Off-season stagnation notwithstanding, online sales point to gradual adoption outside north India. Data from Amazon India – which has 55 air and car purifier brands on its roster – reveals a 13-fold spike in the last eight weeks alone. The cities accounting for this demand? Delhi-NCR, followed by Mumbai, Bengaluru, Hyderabad, and Chennai. And the top brands in the home air purifier segment? Philips, Honeywell, and Xiaomi.

Mumbai is considered a tough market to crack. As BlueWeave’s Sinha surmises, people here are more price-conscious than the average Delhi-NCR customer. And unlike the Bengaluru customer, who’d be more likely to warm up to an ‘anti-allergen’ air purifier (those are dropping like flies now), Mumbai counterparts would expect the sea breeze to clean the filthy air on everyone’s behalf. Or not think twice about indoor air pollution at all…

…would they?

I decided to get a dipstick sense of air purifier awareness in India’s two most polluted mega cities. And so, Thinking Hats, a national consumer insights company, conducted a quantitative study for The Ken via its mobile platform APPtitude. 300 people, both men and women in the age bracket of 30-50 years, more or less confirmed one’s suspicions of a potential major market outside Delhi-NCR. Although 49% of respondents overall were inclined to buy an air purifier, the intention was higher in Delhi (58%) than in Mumbai (43%).

But what caught the eye was the seasonal purchase indicator: as opposed to the typically winter-driven market of Delhi-NCR, 74% of Mumbaikars said they’d rather buy an air purifier in summer.

Is this reflective of a larger trend? In an industry this fragmented, one can only wait and watch.

No hot air, please

Debatable scope, unverifiable claims, perceived luxury. These may be the seeming hallmarks of the Indian air purifier sector in 2018 – and few call them out like the CEO of Breathe Easy Barun Aggarwal does. Breathe Easy is a start-up offering custom filtration solutions for home and corporate users, meaning Aggarwal has tested 28 portable air purifiers across 15 criteria. On the anvil now is a request from UK-based Dyson to test its device for the Indian market.

Aggarwal is disinclined.

“They want to put in $500 million in the Indian market, but all the model has is a good fan and good looks. I’d rate it a 1 on 10 for function,” he says. Everyone, he adds, wants a piece. “Prestige, Havells, and even Usha-Shriram have gone to China, picked up a product that looks half-decent, slapped their labels, and marketed the shit out of it. It’s almost out of control.”

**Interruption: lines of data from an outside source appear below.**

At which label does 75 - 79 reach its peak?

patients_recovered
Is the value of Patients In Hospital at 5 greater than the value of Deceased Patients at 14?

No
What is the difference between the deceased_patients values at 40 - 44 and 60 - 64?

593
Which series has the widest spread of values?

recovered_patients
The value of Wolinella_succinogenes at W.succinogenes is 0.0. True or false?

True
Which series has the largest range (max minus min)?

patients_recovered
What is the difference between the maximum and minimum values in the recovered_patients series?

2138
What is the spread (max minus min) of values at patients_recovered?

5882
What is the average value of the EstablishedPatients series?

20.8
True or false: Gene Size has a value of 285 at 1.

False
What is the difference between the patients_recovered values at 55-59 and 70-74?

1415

Alright, so we know what to look for in an air purifier – air changes per hour, clean air delivery rate, and square foot coverage. But how do you gauge component quality (coarse dust filter, HEPA, and activated carbon) when there’s no regulatory body yet in India?

The European Norm (or EN 1882) for HEPA standards classifies filters based on their ability to trap airborne particles of different sizes. So while an E10 filter, which is the lowest rung, retains 85% of particles, a U17 – the highest tier – traps 99.99% of penetrating contaminants. For the home purifier market, an H13 or H14, which fall in the middle, is considered top notch enough.

An activated carbon filter with potassium permanganate is considered a cut above the rest due to better absorption of VOCs and odours, but this isn’t a make or break. What also matters is a fan that’d suck in air from all directions, and a casing secure enough to ensure there are no air leaks.

“Avoid products with jargon like ‘Plasmacluster’ or ‘active oxidation with Vitamin C’. And don’t consider devices that use ionization or active filtration, because these release byproducts like ozone,” Aggarwal warns.

Mumbai’s AQI crossed 300 on the night of Diwali. As I type this, the PM 2.5 count is 166, but feels – and looks – worse due to the metro rail construction. Is it time to buy an air purifier to keep out the fine dust settling in my ground floor flat? Or should one wait for policy failure to fully translate into product indispensability…

“…ma’am, we’re offering a two-year warranty which includes free HEPA replacement. No other mid-range brand [sic] has this,” offers a Kent brand sales executive in an outlet of electronics retailer Kohinoor, a stone’s throw away from Vijay Sales.

Maybe, just maybe, it’s assurances like these that keep an industry going in these grotty times.